Ich glaube, dass du nicht ganz verstanden hast, was die vorposter gemeint haben.

Wenn dir jemand eine Mail mit dem Text "Hallo Sycko, ich bin eine Mail" schickt und diese Mail nicht verschlüsselt, dann wird diese Mail erstmal unverschlüsselt vom Versenderrechner zu allen dazwischenliegenden Stationen, bis zum Mailserver deines Admins geschickt.

Wenn nun dein Admin ein ganz böser ist und gerne mit dem Risiko einer Kündigung spielt, könnte er den gesammten Maileingang einfach automatisch in ein "geheimes" Postfach kopieren lassen und erst dann in deine Mailbox zustellen lassen. Ob du nun danach deine Mails noch verschlüsselst oder nicht interessiert den Admin nicht mehr.

Aber so dumm wird der Admin nicht sein, daher wird die Mail direkt in dein Postfach landen.

Nun ist die Mail aber immer noch unverschlüsselt in der Mailbox. Die einzige Möglichkeit ist nun, dass du dir die Mail runterlädst, auf dem Server löscht, bei dir auf dem Rechner verschlüsselst und dann wieder an dich selber schickst. Nur dann ist die Mail verschlüsselt in deiner Mailbox zu finden.

Wenn du willst, dass die Mail "automatisch" verschlüsselt wird, musst du entsprechende Tools auf dem Mailserver installieren. Und da brauchst du zwangsläufig den Administrator dazu, weil du wohl kaum Administrative Rechte für den entsprechenden Mailserver hast. Aber selbst wenn der Admin sagt... "Sycko, für dich mach ich alles..." Du müsstest den Private Key (Um jetzt mal bei PGP zu bleiben) auf dem Mailserver haben, damit dieser die Mail ja verschlüsseln kann.

Und in dem Moment wo der Private Key auf dem Server ist, hast du schon verloren, weil der Admin auf den ebenfalls Zugriff hat.

Daher kann ich dir auch nur folgendes raten:

Wenn du deinem Administrator wirklich nicht vertrauen kannst, dann musst du dafür sorgen, dass die Emails VOR der Ankunft bereits verschlüsselt sind. Alles andere bringt nichts.

Lieber Gruss

STiGGi

----------

## l3u

Es würde auch helfen, wenn du mal _genau_ beschreiben würdest, was du vorhast, und wieso du das vorhast. Dann kann man deine Beweggründe evtl. ja nachvollziehen ... aber ein "Wie kann ich eingehende Mails auf nem Server, der nicht bei mir im Wohnzimmer steht, verschlüsseln, damit der Admin sie nicht lesen kann" hat halt nunmal ein "Kannst du dir sparen, weil Schwachsinn" zur Folge ...

----------

## Sycko

"lieber toskala",

also erstmal denke ich, dass du nicht ueber anderer personen stil reden solltest, deine erste mail war zumindest halbwegs sinnvoll, zugegeben danach kam aber nurnoch etwas, in dem du dich ueber mich lustig machst, und das nehme ich persoenlich - ist nur menschlich.

■ **Datenauszüge**:

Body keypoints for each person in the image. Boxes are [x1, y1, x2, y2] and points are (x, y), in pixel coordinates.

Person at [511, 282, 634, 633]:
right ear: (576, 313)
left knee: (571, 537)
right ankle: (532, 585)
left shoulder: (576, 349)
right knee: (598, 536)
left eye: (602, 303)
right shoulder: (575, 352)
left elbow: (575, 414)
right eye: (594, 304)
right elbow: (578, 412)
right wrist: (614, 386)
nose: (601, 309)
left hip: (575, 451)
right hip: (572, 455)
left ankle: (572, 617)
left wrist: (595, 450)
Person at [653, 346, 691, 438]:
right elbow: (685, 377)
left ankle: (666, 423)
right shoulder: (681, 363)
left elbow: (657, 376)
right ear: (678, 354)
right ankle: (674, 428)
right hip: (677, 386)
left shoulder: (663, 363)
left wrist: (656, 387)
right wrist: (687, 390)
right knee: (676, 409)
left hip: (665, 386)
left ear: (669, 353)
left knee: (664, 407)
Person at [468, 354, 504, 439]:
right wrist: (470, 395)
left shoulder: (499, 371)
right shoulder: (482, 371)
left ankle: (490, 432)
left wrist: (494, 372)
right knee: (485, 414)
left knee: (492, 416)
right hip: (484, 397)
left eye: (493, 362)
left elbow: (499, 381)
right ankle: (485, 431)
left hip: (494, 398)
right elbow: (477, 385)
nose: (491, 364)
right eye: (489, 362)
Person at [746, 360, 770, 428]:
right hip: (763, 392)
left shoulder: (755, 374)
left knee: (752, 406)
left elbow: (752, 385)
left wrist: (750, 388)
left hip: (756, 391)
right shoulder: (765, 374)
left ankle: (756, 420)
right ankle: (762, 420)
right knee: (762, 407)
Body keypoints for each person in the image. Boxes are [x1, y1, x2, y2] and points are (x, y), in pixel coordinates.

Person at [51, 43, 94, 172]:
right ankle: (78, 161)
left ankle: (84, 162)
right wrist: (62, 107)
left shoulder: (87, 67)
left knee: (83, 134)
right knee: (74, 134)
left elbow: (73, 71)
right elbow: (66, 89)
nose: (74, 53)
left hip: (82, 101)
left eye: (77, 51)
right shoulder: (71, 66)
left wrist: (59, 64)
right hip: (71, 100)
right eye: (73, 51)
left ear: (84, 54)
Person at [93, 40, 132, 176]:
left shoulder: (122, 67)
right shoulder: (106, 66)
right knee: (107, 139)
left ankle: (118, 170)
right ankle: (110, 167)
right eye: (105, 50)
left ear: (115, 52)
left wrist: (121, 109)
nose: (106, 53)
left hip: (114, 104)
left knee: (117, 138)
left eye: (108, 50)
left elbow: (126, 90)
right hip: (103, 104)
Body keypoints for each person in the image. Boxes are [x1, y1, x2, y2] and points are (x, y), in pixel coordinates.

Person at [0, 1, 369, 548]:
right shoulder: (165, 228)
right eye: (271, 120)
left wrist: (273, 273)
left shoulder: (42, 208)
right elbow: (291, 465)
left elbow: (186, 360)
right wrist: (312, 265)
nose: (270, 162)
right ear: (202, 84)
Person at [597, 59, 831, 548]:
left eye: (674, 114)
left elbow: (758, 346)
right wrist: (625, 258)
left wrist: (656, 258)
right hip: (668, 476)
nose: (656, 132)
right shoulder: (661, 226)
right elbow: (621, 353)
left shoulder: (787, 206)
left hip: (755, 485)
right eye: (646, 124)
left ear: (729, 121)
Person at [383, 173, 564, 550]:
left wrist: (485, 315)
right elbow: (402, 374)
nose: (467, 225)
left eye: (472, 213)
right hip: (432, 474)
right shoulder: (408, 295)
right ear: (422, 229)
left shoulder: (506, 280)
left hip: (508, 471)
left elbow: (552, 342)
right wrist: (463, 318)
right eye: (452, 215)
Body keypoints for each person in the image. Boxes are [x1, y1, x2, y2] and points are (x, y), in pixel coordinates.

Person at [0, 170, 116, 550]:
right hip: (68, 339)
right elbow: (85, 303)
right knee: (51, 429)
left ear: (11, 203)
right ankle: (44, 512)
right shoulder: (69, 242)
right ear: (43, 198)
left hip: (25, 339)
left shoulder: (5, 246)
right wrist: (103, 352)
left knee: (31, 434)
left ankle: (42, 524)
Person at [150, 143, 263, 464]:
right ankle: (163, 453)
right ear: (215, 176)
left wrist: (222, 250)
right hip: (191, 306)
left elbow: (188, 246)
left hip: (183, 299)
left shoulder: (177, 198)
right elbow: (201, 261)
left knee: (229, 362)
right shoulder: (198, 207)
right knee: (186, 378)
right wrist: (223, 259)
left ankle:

■ **Arbeitsauftrag A**:
Beantworte anhand des Übungstexts:
(i) Wohin könnte ein böswilliger Admin den gesamten Maileingang kopieren lassen?
(ii) In welchem Zustand liegt die Mail nach der direkten Zustellung in der Mailbox?
(iii) Was muss laut dem abschließenden Rat geschehen, wenn man dem Administrator nicht vertrauen kann?
■ **Arbeitsauftrag B**: Übersetze diesen Satz aus dem Übungstext ins Englische: "Aber so dumm wird der Admin nicht sein, daher wird die Mail direkt in dein Postfach landen."
■ **Arbeitsauftrag C**: Schreibe den Übungstext nach seinem letzten Satz weiter.
Die Daten stehen in keinem Zusammenhang mit dem Übungstext.

■ **Erwartete Ausgabe A**:
(i) In ein "geheimes" Postfach.
(ii) Unverschlüsselt.
(iii) Die E-Mails müssen bereits vor der Ankunft verschlüsselt sein.

■ **Erwartete Ausgabe B**: But the admin won't be that stupid, so the mail will land directly in your mailbox.

■ **Erwartete Ausgabe C**:
soooo, und nun zu deinem zweiten punkt: ich hatte vor, eine lokale verschluesselung auf dem server zu waehlen, die man mit hilfe von clients wie kmail wieder entschluesseln kann - daher auch keine zusatzsoftware. das ganze liefe dann folgendermassen:

die mail kommt an und wird durch einen filter verschluesselt und auf dem server abgelegt. falls ich die mail abrufe - per imap - dann bekomme ich die verschluesselte mail, die dann von meinem client entschluesselt werden soll, sozusagen zur laufzeit, auf dem server bleibt die verschluesselte mail. ich benoetige keine zusatzsoftware, vielleicht ein plug-in, jetzt verstanden?

vielleicht solltest _du_ mal nachdenken bevor du schreibst, etwa soetwas habe ich doch in deinem anhang gelesen, oder etwa nicht!? ausserdem rede ich nicht von der arbeit, ich wueder nie auf den gedanken kommen auf meinem arbeitsplatz gentoo zu installieren (???), ich weiss ja nicht, was du da so hoerst, also vergiss mal ganz schnell deine alberne abmahnung, von der ich nicht weiss, wie du ueberhaupt darauf kommst...

soo, vielleicht kommt ja noch was sinnvolles zu stande, diese ewige anfechterei ist es was mich in foren immer wieder so stoert, ich weiss nicht, ob manche leute gerne andere niedermachen, oder warum das immerwieder sein muss. ich bitte also demnaechst einfach um eine technische antwort ohne jegliche bewertung ueber sinn und unsinn meines vorhabens. das ganze ist nicht als diskussion angelgt - danke.

[Edit] einige von euch sollten sich mal etwas mit kryptography beschaeftigen- verschluesselt wird mit dem public key jungs. der private liegt bei mir auf dem heim pc.

und es geht nicht um vertrauen sondern um die moeglichkeit haben... immernoch

kann mir denn keiner einfach meine frage beantworten???

----------

## l3u

Ich find's ziemlich frech den anderen Leuten hier vorzuwerfen, daß sie keine Ahnung von Kryptographie haben, nachdem man _die_ Frage gestellt hat! IMHO sollte man in so nem Hilfeforum wie diesem nicht unbedingt mit Steinen werfen (ob man im Glashaus sitzt, ist eine andere Frage). Aber mal ganz abgesehen davon:

Hast du direkten Zugriff auf den Mailserver, wo die Mails ankommen? Wenn nicht, dann vergiß es. Und auch wenn du Zugriff hast: Die Routine, die deine ankommenden Mails verschlüsseln wird, wird auf jedem Fall dem Zugriff deines Admins unterliegen. Also kann er, wenn er will, die Routine einfach abschalten oder z.B. ne Zeile einfügen, die alle deine ankommenden Mails als Kopie direkt in sein Postfach schickt - also _vergiß_ es doch einfach. Wenn die Mail nicht schon verschlüsselt _kommt_, dann _wird_ der Admin sie lesen, wenn er will.

Und nach wie vor versteh ich nicht ganz, was genau du eigentlich mit der ganzen Aktion bezwecken willst ...

----------

## Sycko

Also das mit dem frech versteh ich nicht, weil die meisten hier immerzu davon reden dass mein private key auf den server muss, und das ist schlicht und ergreifend falsch. sorry. das ist eben so.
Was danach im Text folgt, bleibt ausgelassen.